Hacker News new | ask | show | jobs
by CodeDiver 4363 days ago
The claustrum is suspected to be a key junction that ties together different systems, making coordination between systems possible. This possibility is suggested by the claustrum's seemingly unique anatomical situation--so many other regions run into it like no other.

If the claustrum is a junction connecting myriad systems, enabling coordinated forms of mental life, possibly consciousness, then in a sense, it could really be a key to consciousness.

Calling this critical juncture key to consciousness is not saying the claustrum is a theater where a homunculus watches everything come together, or that consciousness happens in the claustrum.

Consciousness is a state of the brain where disparate systems interact, and the claustrum may be key to explaining that coordination in consciousness.

Borrowing the car analogy in the article, the ignition system isn't where a car "runs". Nonetheless, the ignition is key to explaining how everything that comes together to put the car in a running state. I think people are misreading what the investigator meant when he suggests the claustrum might be key to explaining the conscious state.

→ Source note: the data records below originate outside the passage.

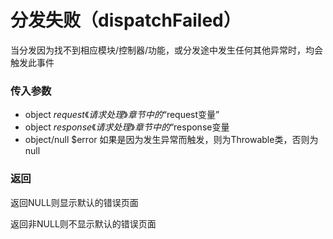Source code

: # 分发失败（dispatchFailed）

当分发因为找不到相应模块/控制器/功能，或分发途中发生任何其他异常时，均会触发此事件

### 传入参数

* object $request 《请求处理》章节中的“$request变量”
* object $response 《请求处理》章节中的“$response变量
* object/null $error 如果是因为发生异常而触发，则为Throwable类，否则为null

### 返回

返回NULL则显示默认的错误页面

返回非NULL则不显示默认的错误页面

Am I wrong here? Somebody quote me the passage I'm missing where the investigators say the claustrum is where consciousness happens, rather than just saying that the claustrum may be key to understanding how consciousness happens.

1 comments

The sentence in the article that reminded me of Dennett was this one: "Crick was working on a paper that suggested our consciousness needs something akin to an orchestra conductor to bind all of our different external and internal perceptions together."
Thanks for sourcing. I guess it's not your fault for reading the author's anthropomorphized metaphor and thinking "homunculus", particularly if you have no familiarity with Crick and Koch's project. In any case, while relating one anthropomorphic metaphor to another is not bad analogy making, the analogy doesn't correspond in fact to what Crick and Koch are looking for. They do believe consciousness has a unified quality, where the input of disparate system form a gestalt. The problem is explaining how all input from so many systems coordinate together. Functionally, there must be a juncture to make coordination--hence the "conductor" metaphor--but how, where? As it happens, there is a piece of anatomy that looks like a physical nexus--the claustrum.